Exercise data:
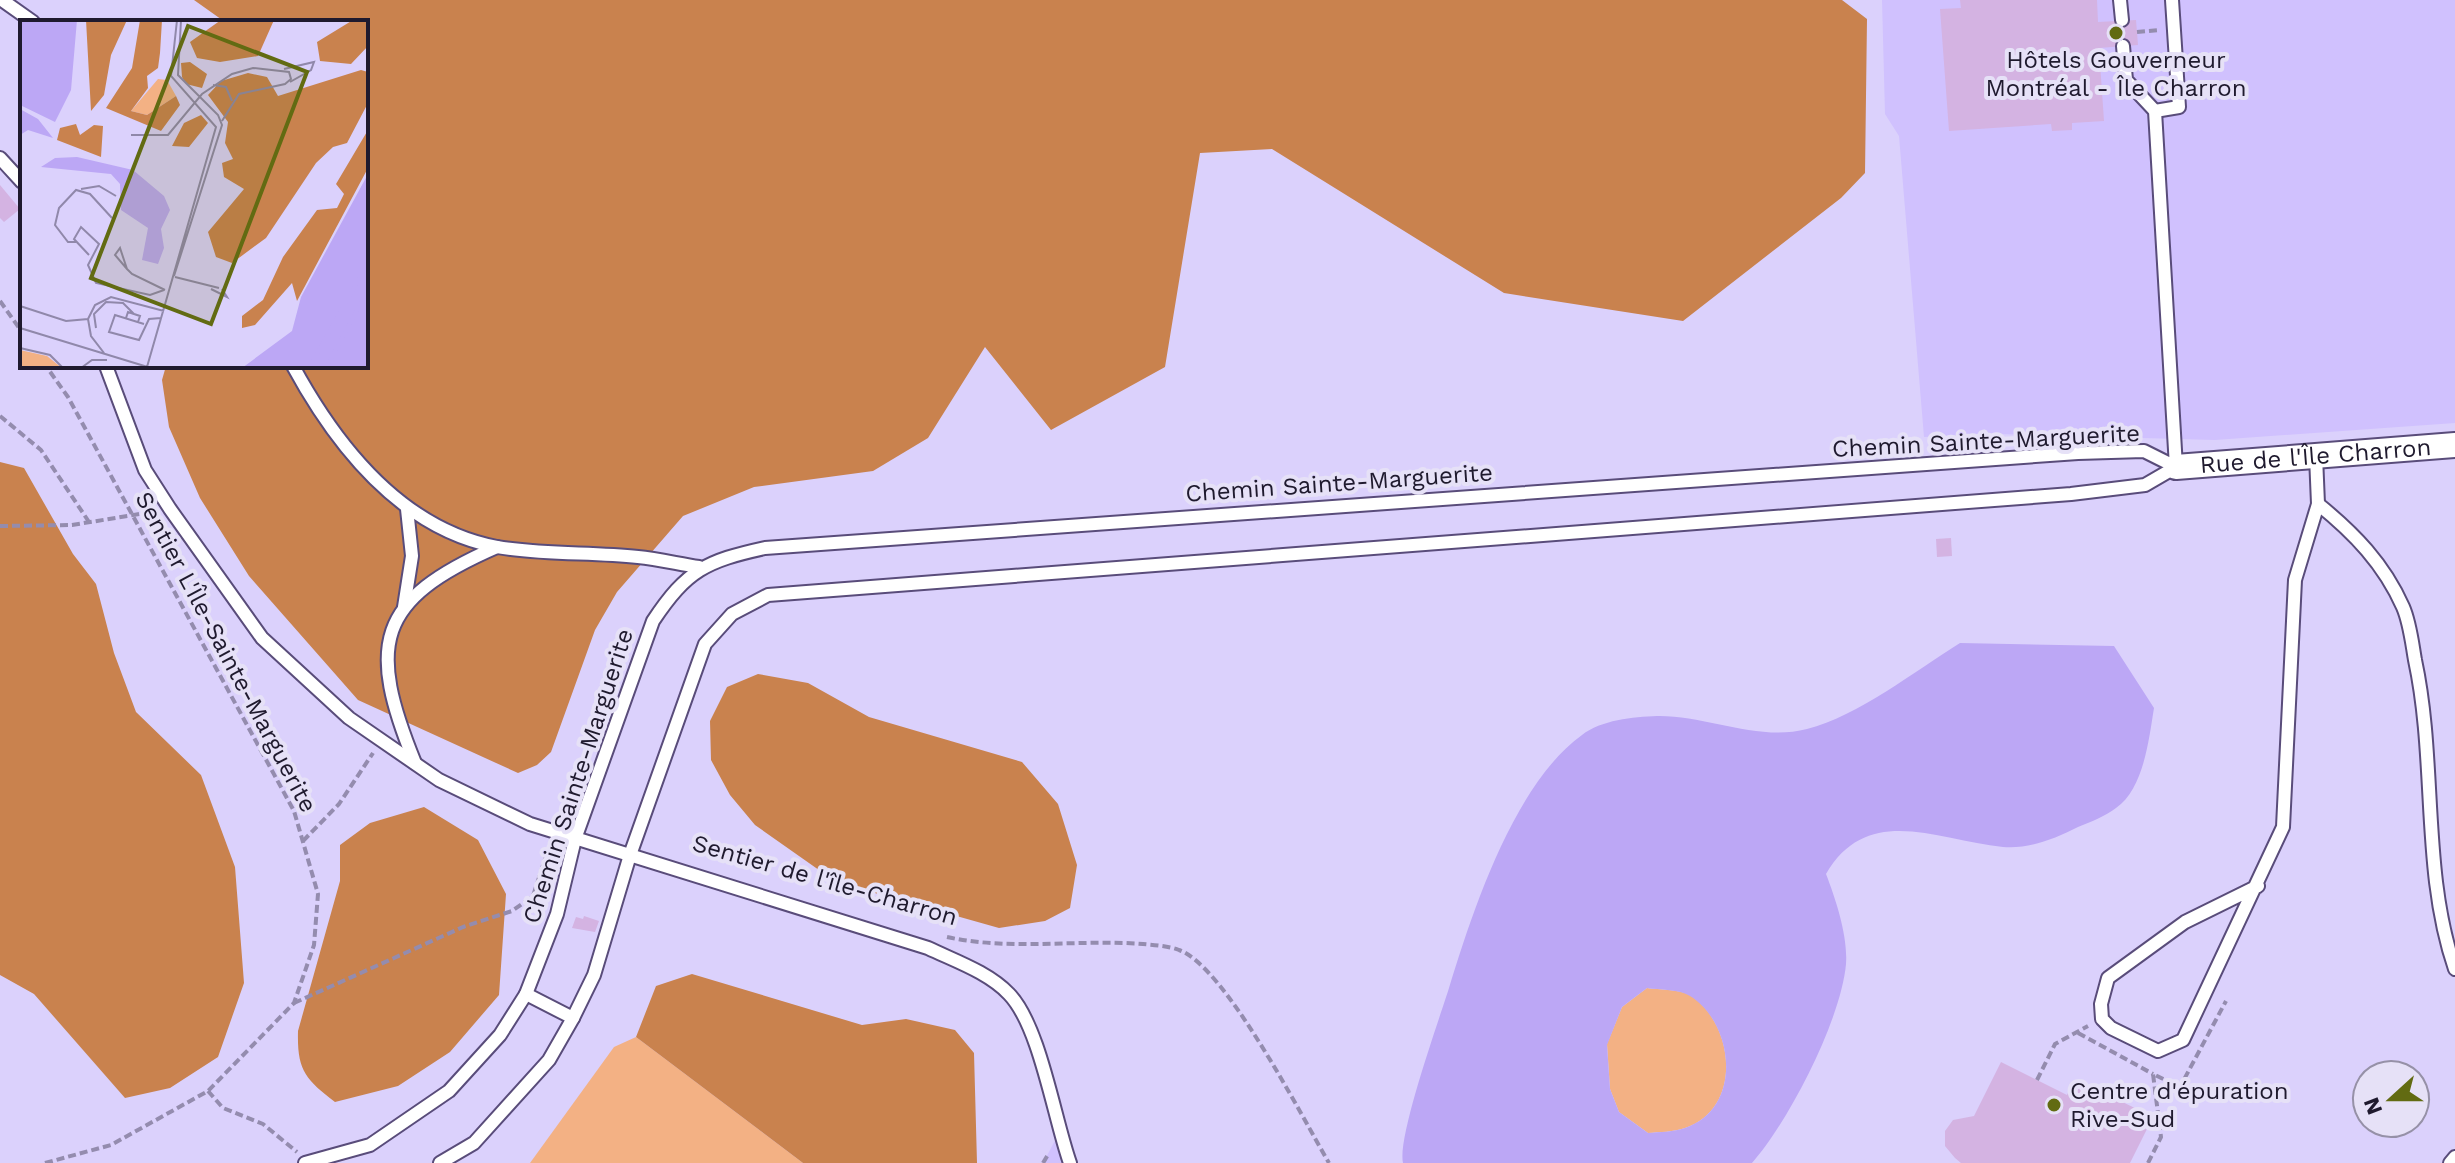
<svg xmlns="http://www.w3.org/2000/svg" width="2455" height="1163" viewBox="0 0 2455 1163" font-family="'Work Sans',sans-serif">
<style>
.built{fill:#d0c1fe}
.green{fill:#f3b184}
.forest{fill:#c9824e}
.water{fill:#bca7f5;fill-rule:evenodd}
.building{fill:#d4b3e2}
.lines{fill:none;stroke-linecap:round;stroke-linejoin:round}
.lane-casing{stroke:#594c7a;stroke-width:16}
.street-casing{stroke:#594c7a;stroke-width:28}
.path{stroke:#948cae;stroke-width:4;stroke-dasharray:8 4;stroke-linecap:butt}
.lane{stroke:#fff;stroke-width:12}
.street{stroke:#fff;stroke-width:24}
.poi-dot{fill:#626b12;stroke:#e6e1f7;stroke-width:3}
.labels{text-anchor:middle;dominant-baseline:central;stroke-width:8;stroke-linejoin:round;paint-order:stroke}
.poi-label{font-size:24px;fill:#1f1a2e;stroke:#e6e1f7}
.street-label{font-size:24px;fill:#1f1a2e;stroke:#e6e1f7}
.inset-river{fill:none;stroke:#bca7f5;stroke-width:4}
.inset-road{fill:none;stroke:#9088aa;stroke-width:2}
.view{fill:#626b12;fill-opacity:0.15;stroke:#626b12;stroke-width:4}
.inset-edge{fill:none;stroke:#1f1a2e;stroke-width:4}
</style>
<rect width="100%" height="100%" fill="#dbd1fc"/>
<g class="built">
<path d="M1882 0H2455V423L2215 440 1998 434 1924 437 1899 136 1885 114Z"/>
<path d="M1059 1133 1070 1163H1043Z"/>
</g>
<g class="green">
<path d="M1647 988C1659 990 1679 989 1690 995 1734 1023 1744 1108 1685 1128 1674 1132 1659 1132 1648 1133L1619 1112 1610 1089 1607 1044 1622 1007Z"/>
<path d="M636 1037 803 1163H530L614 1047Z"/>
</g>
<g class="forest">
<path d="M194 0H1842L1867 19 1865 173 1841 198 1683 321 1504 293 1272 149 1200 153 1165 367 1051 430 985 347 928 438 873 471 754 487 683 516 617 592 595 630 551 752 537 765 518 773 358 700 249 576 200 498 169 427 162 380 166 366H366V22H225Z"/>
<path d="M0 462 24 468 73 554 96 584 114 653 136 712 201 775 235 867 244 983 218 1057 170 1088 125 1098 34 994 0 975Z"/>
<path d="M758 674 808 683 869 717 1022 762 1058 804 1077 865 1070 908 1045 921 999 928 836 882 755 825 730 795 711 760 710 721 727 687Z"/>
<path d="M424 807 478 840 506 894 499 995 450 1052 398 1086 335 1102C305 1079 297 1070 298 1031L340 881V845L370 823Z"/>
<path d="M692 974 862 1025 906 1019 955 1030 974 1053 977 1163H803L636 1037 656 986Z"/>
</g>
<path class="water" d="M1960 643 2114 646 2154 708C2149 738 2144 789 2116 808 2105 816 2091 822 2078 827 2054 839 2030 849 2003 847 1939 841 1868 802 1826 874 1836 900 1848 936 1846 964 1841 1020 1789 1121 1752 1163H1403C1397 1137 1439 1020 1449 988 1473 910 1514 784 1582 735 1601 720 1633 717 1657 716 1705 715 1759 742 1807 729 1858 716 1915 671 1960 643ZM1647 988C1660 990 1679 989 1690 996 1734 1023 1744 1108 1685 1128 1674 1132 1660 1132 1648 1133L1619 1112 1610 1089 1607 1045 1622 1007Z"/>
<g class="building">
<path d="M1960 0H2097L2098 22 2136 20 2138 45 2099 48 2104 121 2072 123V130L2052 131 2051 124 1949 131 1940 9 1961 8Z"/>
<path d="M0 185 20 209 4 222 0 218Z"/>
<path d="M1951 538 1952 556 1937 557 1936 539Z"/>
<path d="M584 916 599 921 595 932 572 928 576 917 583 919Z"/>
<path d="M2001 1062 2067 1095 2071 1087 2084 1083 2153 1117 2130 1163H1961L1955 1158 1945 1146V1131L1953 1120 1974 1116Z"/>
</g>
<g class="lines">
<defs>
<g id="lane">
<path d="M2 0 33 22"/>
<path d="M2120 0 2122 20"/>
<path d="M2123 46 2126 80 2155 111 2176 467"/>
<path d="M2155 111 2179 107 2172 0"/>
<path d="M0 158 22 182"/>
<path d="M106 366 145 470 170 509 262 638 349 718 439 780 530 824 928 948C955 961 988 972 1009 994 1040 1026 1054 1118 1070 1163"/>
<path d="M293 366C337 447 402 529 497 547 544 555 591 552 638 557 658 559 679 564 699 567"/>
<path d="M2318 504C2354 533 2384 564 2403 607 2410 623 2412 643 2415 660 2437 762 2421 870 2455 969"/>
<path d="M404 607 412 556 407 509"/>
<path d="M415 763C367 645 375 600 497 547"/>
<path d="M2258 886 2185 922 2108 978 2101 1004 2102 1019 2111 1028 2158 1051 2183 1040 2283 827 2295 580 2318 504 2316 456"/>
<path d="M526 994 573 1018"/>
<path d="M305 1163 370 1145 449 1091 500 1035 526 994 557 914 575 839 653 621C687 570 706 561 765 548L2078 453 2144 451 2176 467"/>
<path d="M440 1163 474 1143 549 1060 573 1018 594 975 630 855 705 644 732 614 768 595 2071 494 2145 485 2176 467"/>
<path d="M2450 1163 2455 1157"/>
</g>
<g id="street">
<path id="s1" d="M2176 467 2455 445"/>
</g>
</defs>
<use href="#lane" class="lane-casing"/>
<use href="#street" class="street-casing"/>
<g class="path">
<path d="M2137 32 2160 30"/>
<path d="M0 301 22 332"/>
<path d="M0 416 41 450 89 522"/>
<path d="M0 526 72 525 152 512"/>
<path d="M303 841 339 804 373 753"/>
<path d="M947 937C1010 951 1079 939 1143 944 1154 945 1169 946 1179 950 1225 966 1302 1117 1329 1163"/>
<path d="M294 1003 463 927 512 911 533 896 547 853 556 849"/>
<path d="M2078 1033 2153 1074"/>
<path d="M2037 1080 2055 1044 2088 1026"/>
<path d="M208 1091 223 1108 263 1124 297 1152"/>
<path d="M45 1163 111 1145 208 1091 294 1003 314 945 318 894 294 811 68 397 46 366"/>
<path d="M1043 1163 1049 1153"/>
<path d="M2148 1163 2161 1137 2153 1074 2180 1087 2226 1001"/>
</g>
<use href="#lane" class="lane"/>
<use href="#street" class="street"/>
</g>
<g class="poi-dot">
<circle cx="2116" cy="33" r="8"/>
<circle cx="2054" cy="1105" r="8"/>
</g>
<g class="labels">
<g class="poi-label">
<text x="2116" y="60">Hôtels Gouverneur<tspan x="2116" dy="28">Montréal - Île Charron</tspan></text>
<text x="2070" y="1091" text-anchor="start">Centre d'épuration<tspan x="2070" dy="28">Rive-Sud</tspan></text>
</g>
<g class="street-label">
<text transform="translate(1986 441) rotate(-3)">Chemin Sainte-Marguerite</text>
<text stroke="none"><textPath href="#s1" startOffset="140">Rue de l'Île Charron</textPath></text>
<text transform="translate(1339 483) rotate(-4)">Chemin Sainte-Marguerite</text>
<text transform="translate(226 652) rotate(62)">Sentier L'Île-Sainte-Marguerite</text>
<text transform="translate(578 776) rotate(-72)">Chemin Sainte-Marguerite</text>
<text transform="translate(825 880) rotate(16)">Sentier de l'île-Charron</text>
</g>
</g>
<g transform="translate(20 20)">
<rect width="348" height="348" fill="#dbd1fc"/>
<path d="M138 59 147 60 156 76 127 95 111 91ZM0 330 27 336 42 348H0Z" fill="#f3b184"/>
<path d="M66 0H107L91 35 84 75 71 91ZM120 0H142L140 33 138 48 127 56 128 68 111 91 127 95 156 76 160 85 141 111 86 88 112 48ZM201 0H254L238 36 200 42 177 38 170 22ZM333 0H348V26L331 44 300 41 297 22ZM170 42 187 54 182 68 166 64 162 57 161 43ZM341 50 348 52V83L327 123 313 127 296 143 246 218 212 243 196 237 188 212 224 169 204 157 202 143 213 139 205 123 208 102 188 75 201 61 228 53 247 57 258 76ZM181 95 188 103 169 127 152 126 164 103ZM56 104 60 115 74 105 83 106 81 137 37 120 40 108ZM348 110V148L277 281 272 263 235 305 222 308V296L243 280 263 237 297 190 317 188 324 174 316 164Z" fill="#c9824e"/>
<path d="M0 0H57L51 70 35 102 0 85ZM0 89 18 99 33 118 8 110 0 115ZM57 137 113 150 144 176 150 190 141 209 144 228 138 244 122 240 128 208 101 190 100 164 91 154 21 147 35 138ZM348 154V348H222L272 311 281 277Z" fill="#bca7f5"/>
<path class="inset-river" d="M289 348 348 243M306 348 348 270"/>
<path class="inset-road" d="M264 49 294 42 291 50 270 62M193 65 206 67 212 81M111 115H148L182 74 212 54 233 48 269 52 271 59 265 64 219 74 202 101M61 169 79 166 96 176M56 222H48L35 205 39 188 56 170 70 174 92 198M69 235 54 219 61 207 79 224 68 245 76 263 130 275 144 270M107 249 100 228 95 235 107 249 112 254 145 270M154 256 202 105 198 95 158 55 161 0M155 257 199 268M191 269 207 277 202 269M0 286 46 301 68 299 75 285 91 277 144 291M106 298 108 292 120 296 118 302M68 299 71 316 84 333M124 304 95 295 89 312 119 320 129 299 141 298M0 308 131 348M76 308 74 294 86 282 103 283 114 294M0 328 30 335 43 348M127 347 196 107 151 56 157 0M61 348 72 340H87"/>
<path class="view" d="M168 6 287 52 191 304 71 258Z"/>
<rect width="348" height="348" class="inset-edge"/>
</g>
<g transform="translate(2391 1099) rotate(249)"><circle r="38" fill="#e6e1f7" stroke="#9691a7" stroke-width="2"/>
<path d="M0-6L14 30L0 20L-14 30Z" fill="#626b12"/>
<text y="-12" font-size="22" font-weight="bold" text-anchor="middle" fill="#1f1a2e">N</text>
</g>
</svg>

Aim of the task: Scan the entries for the word "lines". Report each line that has it.

Answer area:
.lines{fill:none;stroke-linecap:round;stroke-linejoin:round}
<g class="lines">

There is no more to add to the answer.